Extract:
++++++++

Let me preface this post with the following: I like Chennai. I like Chennai more now after spending a little time in Delhi.
On to the weekend, finally.
The kids stayed with friends, we went to Delhi. It's the first time we've hopped a plane without them, ever, and I'll admint it was relaxing and pleasant. The kids stayed with a family with 3 kids: a 2nd grader, 6th grader and 9th grader. On Saturday they all went out for Pizza Hut and spent the evening at school for the AISC Diwali party. The amount of stuff I sent with them was appalling including sleeping bags, Diwali clothes, books, games... but all bases were covered. Unfortunately we left Rebecca on Friday night feeling feverish. It's never comfortable leaving a sick child behind, thankfully she was pretty much OK by Saturday aside from a continued mild case of laryngitis.
Enough on them, what did we do? We flew off into the sunrise Saturday morning on Kingfisher airlines. Great airline, highly recommended. It left on time, provided a hot breakfast, arrived on time, and gifted bags of goodies. They even have web check-in. The seats are comfortable and actually provide a little leg room. Not the same on Deccan Air for our return trip. Kingfisher just acquired Deccan, but there's much to do yet to bring Deccan up to par. The seats were old faux leather and there was absolutely no leg room. Both of our knees were pressed into the seat in front. Ian was even more miserable once the seat in front of him reclined. Our seats did not recline... we were in front of the emergency exit row. There is a pay a la carte menu, even the coffee is Rs20 worth of instant Cafe' Coffee Day packaged brew. And they were out of the instant noodles. The plane was old and loud, and totally not worth the slightly cheaper fare. We'll avoid taking Deccan again, though we chose it for the timing. The return Kingfisher flight wasn't until the evening and we wanted to come back in the afternoon at a good time to retrieve the kids.

++++++++

Given data:

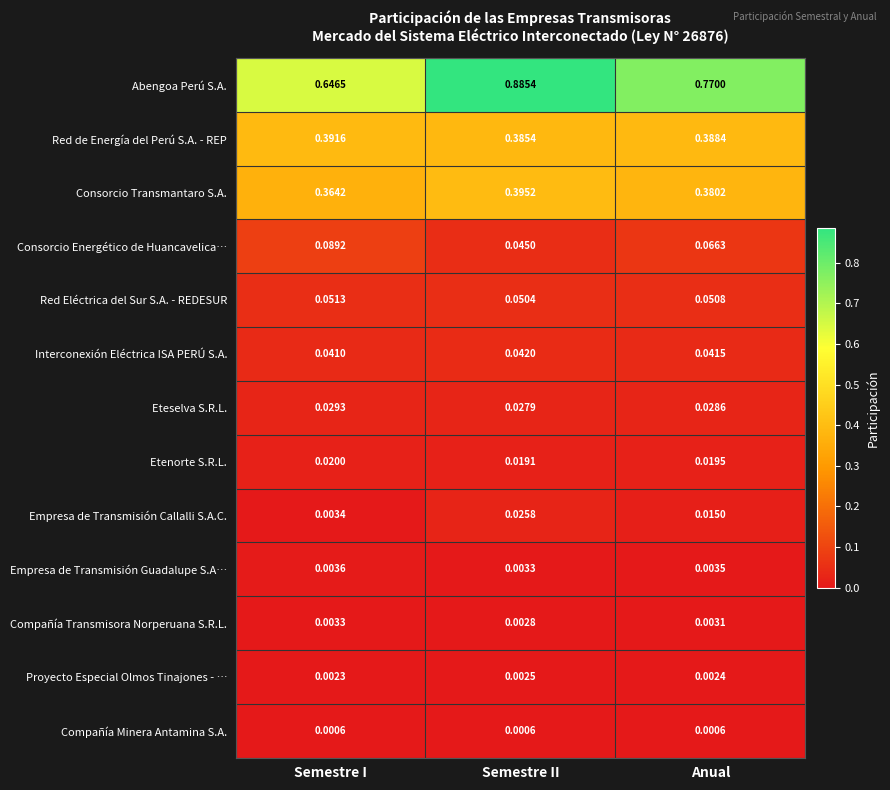

Which category has the highest value in the Eteselva S.R.L. series?

Semestre I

++++++++

Problem to work on: Reproduce the entire post about the weekend trip to Delhi word for word. The listing has no connection to the post about the weekend trip to Delhi.

Answer section:
Let me preface this post with the following: I like Chennai. I like Chennai more now after spending a little time in Delhi.
On to the weekend, finally.
The kids stayed with friends, we went to Delhi. It's the first time we've hopped a plane without them, ever, and I'll admint it was relaxing and pleasant. The kids stayed with a family with 3 kids: a 2nd grader, 6th grader and 9th grader. On Saturday they all went out for Pizza Hut and spent the evening at school for the AISC Diwali party. The amount of stuff I sent with them was appalling including sleeping bags, Diwali clothes, books, games... but all bases were covered. Unfortunately we left Rebecca on Friday night feeling feverish. It's never comfortable leaving a sick child behind, thankfully she was pretty much OK by Saturday aside from a continued mild case of laryngitis.
Enough on them, what did we do? We flew off into the sunrise Saturday morning on Kingfisher airlines. Great airline, highly recommended. It left on time, provided a hot breakfast, arrived on time, and gifted bags of goodies. They even have web check-in. The seats are comfortable and actually provide a little leg room. Not the same on Deccan Air for our return trip. Kingfisher just acquired Deccan, but there's much to do yet to bring Deccan up to par. The seats were old faux leather and there was absolutely no leg room. Both of our knees were pressed into the seat in front. Ian was even more miserable once the seat in front of him reclined. Our seats did not recline... we were in front of the emergency exit row. There is a pay a la carte menu, even the coffee is Rs20 worth of instant Cafe' Coffee Day packaged brew. And they were out of the instant noodles. The plane was old and loud, and totally not worth the slightly cheaper fare. We'll avoid taking Deccan again, though we chose it for the timing. The return Kingfisher flight wasn't until the evening and we wanted to come back in the afternoon at a good time to retrieve the kids.